A frequently repeated principle of legal malpractice is that the “but for” portion of the case is really where all arguments center.  Few legal malpractice cases are brought where a departure by the attorney is not glaring.  The more perplexing question is what would have happened if the attorney had not made a mistake.  in Karambelas v Law Off. of Mark S. Helweil  2020 NY Slip Op 30974(U) April 21, 2020 Supreme Court, New York County Docket Number: Index No. 150591/2019 Judge: Louis L. Nock we see what happens to a legal malpractice case based upon whether the wife in a divorce case would have done better in divorce or in surrogates’ court when the husband dies just before judgment in the divorce case was entered.  In the earlier Karambelas case, we saw what happened with the prior attorneys during the divorce.

● **Given data**:
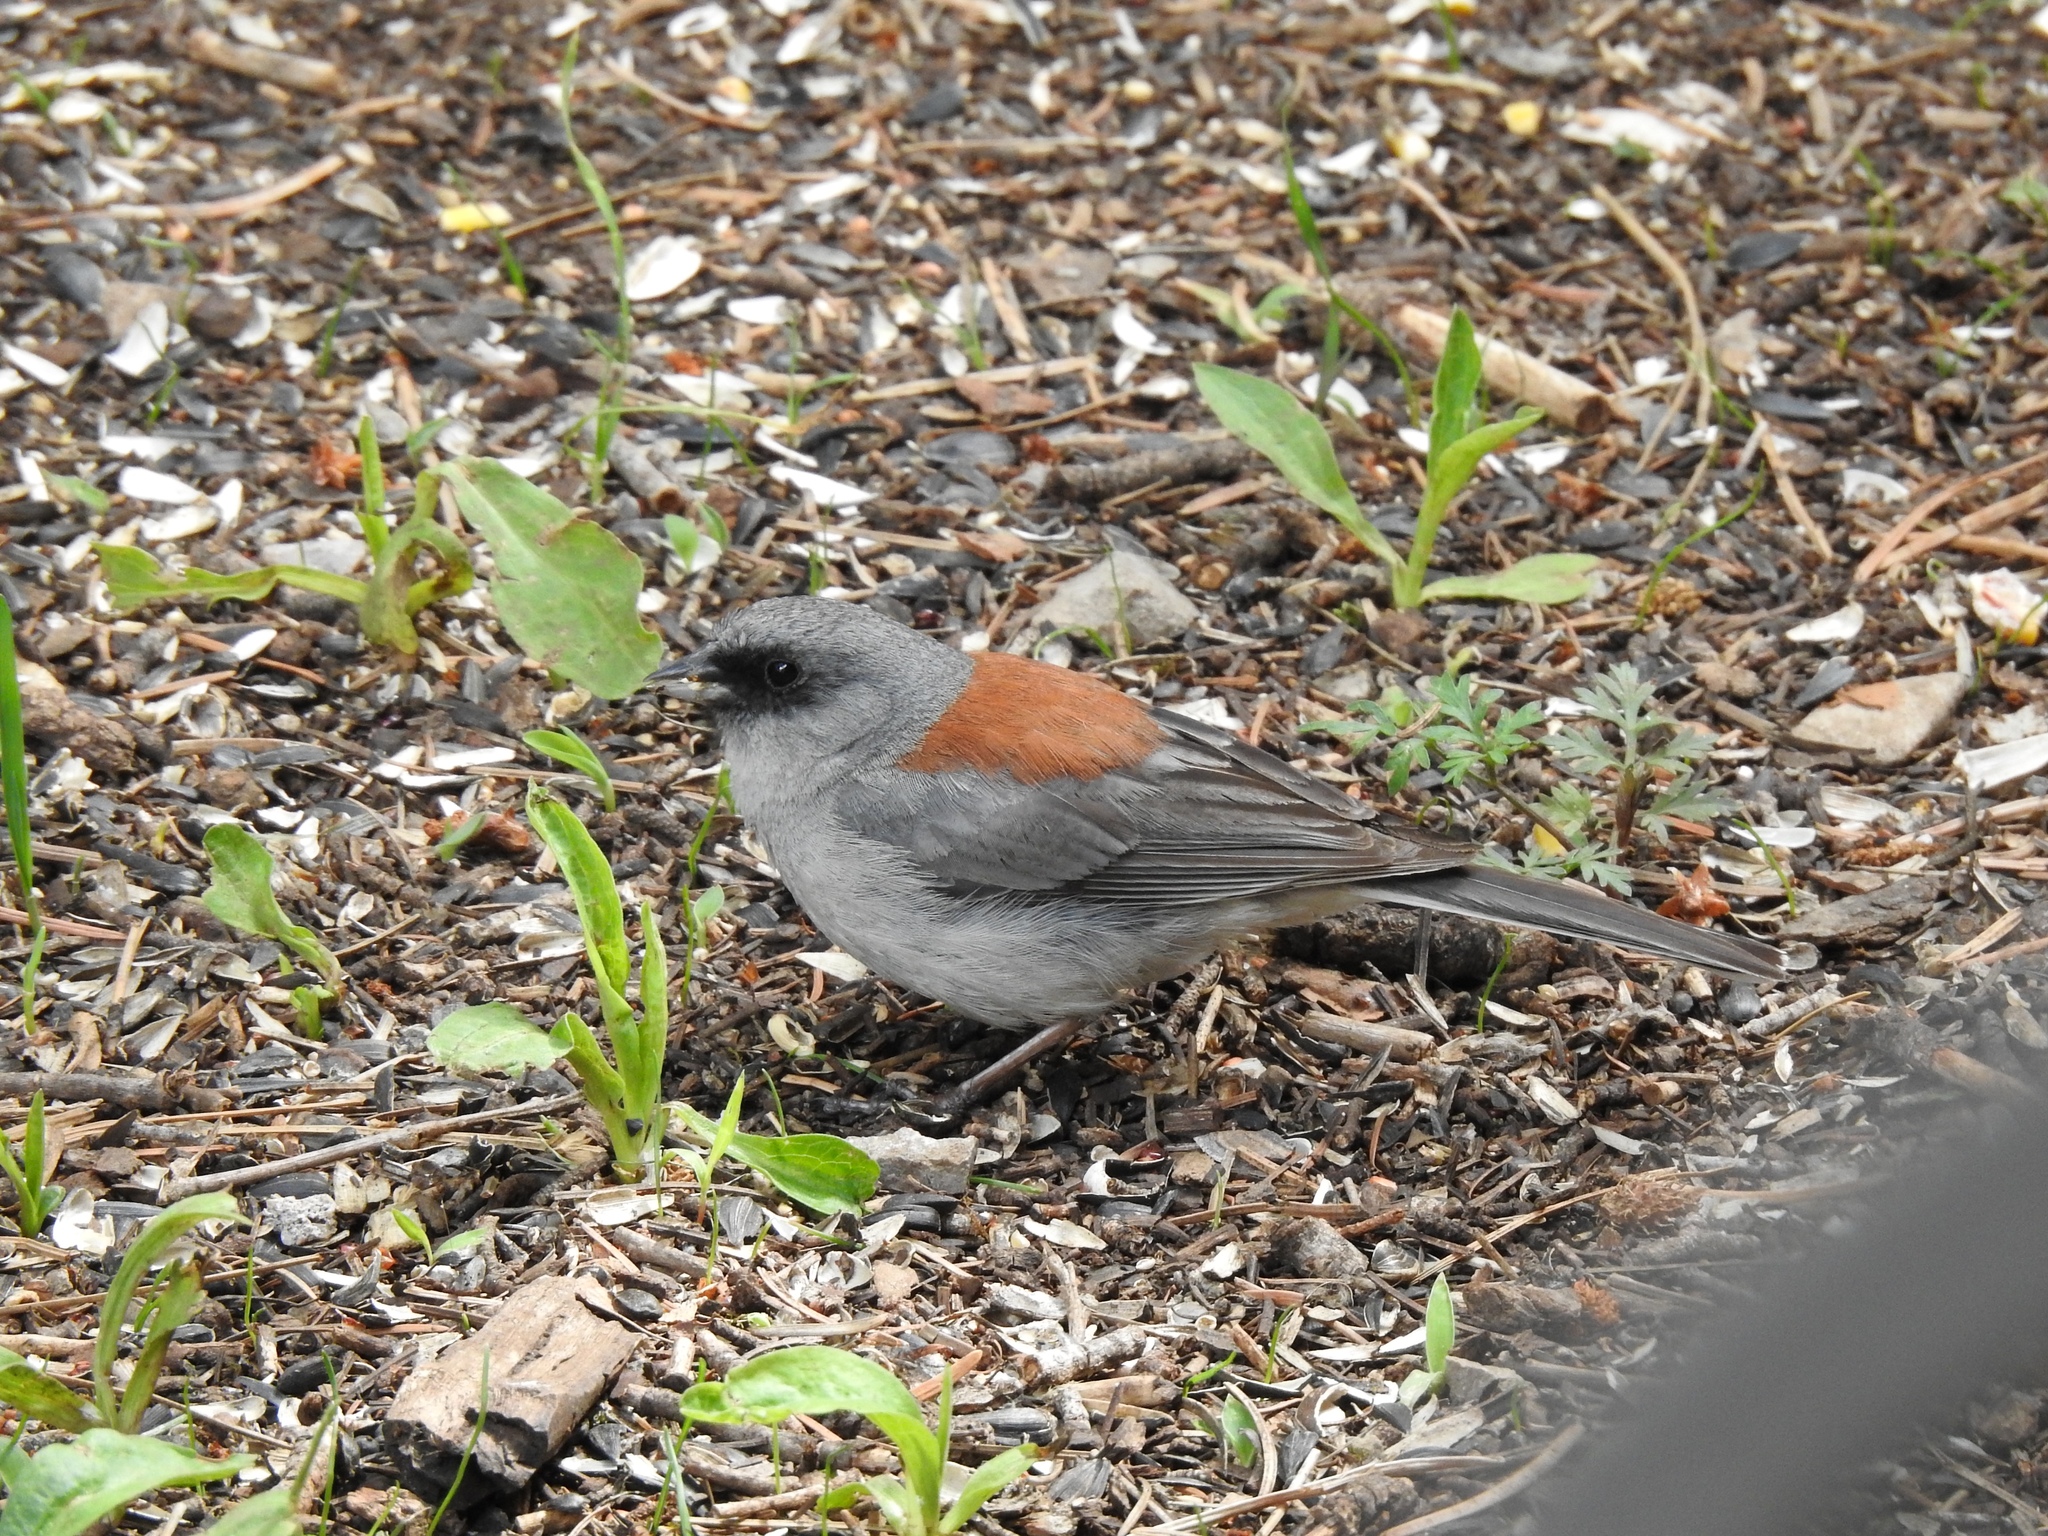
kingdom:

● **Your tasks**:
1/ In the legal malpractice text, which judge handled Karambelas v Law Off. of Mark S. Helweil?
2/ Write out the stretch of the legal malpractice text from "A frequently repeated" through "during the divorce.", word for word.

● **Written responses**:
1/ Louis L. Nock

2/
A frequently repeated principle of legal malpractice is that the “but for” portion of the case is really where all arguments center.  Few legal malpractice cases are brought where a departure by the attorney is not glaring.  The more perplexing question is what would have happened if the attorney had not made a mistake.  in Karambelas v Law Off. of Mark S. Helweil  2020 NY Slip Op 30974(U) April 21, 2020 Supreme Court, New York County Docket Number: Index No. 150591/2019 Judge: Louis L. Nock we see what happens to a legal malpractice case based upon whether the wife in a divorce case would have done better in divorce or in surrogates’ court when the husband dies just before judgment in the divorce case was entered.  In the earlier Karambelas case, we saw what happened with the prior attorneys during the divorce.